Перевод с грузинского Ю. Нагибина и С. Серебрякова
Геннадий Юшков
Месяц в городе
Можно было улететь самолетом и через какой-нибудь час оказаться дома, но Турков не торопился, решил добираться теплоходом. Будет в дороге целые сутки наедине с самим собой. Достаточно времени, чтобы все обдумать, понять, разобраться. А разобраться в случившемся ему надо непременно. Он взял билет, в гомонящей толпе пассажиров поднялся на раскаленный от солнца, пахнущий краской теплоходик; посадка закончилась неожиданно быстро; желтея пузырями, вскипала под бортом вода; отвалили от пристани… Покатились, как на саночках, только ветер бьет по глазам.
И, когда осталась позади пристань, уходя вбок, заслоняясь береговым обрывом, Турков с пугающей отчетливостью почувствовал всю краткость предстоящей дороги. Сутки… Всего сутки. У Туркова сжалось, замерло сердце. Он пробовал успокоиться, твердил себе, что никакой беды нету, что он придумал ее, вообразил, что спустя месяц-другой будет смеяться над своими страхами… А сердце сжималось, будто в холодном кулаке его стискивали.
Сельских учителей регулярно вызывают в город — повышать квалификацию. Бурно развивается педагогическая наука, того и гляди, отстанешь от передовых веяний. И вот в разгар лета, по самой жаре, отправляются сельские преподаватели в областные и районные центры, чтобы самим превратиться в учеников, После учебного года хочется отдохнуть, покопаться на приусадебном участке, заняться подзапущенным хозяйством, а тут корпи над конспектами в душном классе, и питайся бог знает чем, и живи неизвестно где… В гостиницах мест не бывает, скромных учителей размещают по частным комнатам и углам, будто «диких» туристов. Тяжко достается современный уровень знаний… Вот так и прибыл Турков нынешним летом в город и стал жильцом покосившегося подслеповатого дома на окраинной улице.

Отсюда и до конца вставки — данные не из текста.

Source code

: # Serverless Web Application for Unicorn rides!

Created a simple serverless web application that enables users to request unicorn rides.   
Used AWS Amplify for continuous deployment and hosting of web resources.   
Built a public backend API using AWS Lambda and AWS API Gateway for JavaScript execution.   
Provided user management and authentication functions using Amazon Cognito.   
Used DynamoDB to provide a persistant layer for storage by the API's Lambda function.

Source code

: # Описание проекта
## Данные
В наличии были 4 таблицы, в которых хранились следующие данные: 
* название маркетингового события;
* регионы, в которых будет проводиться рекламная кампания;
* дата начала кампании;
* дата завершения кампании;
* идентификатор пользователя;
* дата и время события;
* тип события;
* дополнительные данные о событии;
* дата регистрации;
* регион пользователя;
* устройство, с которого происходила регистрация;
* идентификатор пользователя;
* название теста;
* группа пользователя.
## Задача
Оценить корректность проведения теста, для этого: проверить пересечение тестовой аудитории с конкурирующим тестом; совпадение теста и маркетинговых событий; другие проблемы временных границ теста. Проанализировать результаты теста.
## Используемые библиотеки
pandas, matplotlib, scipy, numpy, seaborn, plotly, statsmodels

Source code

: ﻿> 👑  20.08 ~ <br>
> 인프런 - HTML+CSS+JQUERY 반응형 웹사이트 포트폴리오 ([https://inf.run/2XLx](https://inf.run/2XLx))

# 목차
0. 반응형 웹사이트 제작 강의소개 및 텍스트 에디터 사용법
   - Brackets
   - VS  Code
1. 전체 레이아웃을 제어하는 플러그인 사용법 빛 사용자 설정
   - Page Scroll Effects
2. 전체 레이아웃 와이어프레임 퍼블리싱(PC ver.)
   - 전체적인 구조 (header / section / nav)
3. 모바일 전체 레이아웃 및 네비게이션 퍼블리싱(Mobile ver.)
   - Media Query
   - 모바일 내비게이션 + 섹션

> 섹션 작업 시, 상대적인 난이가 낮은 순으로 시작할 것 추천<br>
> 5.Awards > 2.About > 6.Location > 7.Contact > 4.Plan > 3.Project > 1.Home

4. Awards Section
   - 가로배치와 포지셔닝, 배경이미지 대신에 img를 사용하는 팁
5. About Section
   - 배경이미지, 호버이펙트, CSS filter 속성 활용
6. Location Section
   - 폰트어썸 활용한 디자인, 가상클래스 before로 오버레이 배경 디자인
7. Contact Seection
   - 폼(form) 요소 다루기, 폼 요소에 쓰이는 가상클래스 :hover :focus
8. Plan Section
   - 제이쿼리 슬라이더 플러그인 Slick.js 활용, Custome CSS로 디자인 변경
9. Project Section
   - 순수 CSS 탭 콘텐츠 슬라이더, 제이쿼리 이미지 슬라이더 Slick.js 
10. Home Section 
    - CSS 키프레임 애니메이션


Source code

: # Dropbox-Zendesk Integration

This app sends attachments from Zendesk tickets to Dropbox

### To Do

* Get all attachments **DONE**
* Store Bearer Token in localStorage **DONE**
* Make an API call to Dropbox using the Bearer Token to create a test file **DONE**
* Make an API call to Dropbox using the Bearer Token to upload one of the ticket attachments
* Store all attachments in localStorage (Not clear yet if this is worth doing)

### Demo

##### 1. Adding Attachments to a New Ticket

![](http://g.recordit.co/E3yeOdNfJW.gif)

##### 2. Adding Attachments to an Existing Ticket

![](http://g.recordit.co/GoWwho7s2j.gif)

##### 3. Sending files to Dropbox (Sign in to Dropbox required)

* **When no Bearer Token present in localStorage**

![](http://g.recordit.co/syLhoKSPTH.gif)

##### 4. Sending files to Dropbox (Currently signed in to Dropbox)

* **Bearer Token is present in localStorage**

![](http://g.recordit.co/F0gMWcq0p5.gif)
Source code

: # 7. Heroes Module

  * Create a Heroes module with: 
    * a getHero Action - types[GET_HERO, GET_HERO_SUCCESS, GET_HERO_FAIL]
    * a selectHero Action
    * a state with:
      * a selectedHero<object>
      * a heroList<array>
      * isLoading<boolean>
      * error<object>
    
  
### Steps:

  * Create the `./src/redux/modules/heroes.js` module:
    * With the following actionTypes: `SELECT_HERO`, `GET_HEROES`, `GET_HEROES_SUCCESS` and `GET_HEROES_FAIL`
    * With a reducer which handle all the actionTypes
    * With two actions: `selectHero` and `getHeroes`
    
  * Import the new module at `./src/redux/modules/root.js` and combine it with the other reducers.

Комнату ему сдавала шустрая словоохотливая старушка, которую все соседи звали неизменно: бабка Ударкина.
Потирая сухие, в черных трещинках руки, бабка Ударкина сразу сообщила, что пускает жильца с неохотой, что ей нужен покой, который всяких денег дороже, и что из-за того покоя, она и осталась тут доживать, в родительском дому, а не переехала к внучке с горячей водой и газом.
— Да ваш закоулок тоже снесут, — сказал Турков.

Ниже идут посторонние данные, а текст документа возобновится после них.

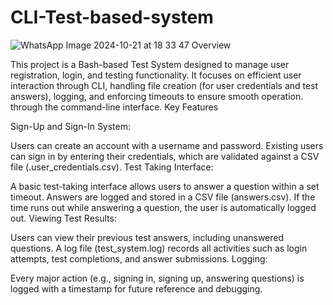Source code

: # CLI-Test-based-system
![WhatsApp Image 2024-10-21 at 18 33 47](https://github.com/user-attachments/assets/843a6170-3738-4597-91e4-1b95539a8760)
Overview

This project is a Bash-based Test System designed to manage user registration, login, and testing functionality. It focuses on efficient user interaction through CLI, handling file creation (for user credentials and test answers), logging, and enforcing timeouts to ensure smooth operation. through the command-line interface. 
Key Features

Sign-Up and Sign-In System:

Users can create an account with a username and password.
Existing users can sign in by entering their credentials, which are validated against a CSV file (.user_credentials.csv).
Test Taking Interface:

A basic test-taking interface allows users to answer a question within a set timeout.
Answers are logged and stored in a CSV file (answers.csv).
If the time runs out while answering a question, the user is automatically logged out.
Viewing Test Results:

Users can view their previous test answers, including unanswered questions.
A log file (test_system.log) records all activities such as login attempts, test completions, and answer submissions.
Logging:

Every major action (e.g., signing in, signing up, answering questions) is logged with a timestamp for future reference and debugging.

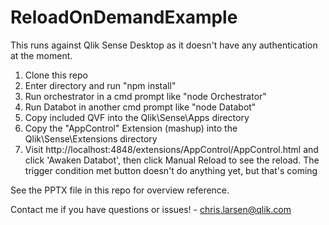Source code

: # ReloadOnDemandExample

This runs against Qlik Sense Desktop as it doesn't have any authentication at the moment.

1. Clone this repo
2. Enter directory and run "npm install"
3. Run orchestrator in a cmd prompt like "node Orchestrator"
4. Run Databot in another cmd prompt like "node Databot"
5. Copy included QVF into the Qlik\Sense\Apps directory
6. Copy the "AppControl" Extension (mashup) into the Qlik\Sense\Extensions directory
7. Visit http://localhost:4848/extensions/AppControl/AppControl.html and click 'Awaken Databot', then click Manual Reload to see the reload. The trigger condition met button doesn't do anything yet, but that's coming

See the PPTX file in this repo for overview reference.

Contact me if you have questions or issues! - chris.larsen@qlik.com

Бабка Ударкина моментально ответила, что прежде ее самое вынесут из родительского дома вперед ногами, что никакие отдельные квартиры ей не нужны, а нужен только покой, хоть и с удобствами на дворе.
После знакомства с бабкой стало совершенно ясно, какое тут предстоит житье-бытье. Турков помянул черта, затосковал, уселся на лавочку перед калиткой.
По грязной от дождей улице шествовали гуси, их торчащие шеи были помазаны синими чернилами. Мальчишки катались на велосипеде с моторчиком. Моторчик трещал оглушительно, вся его сила превращалась в звук. Соседние домики тоже были пузаты, неряшливы, с поломанными заборами — улица сознавала свою обреченность и словно бы гордилась запустением.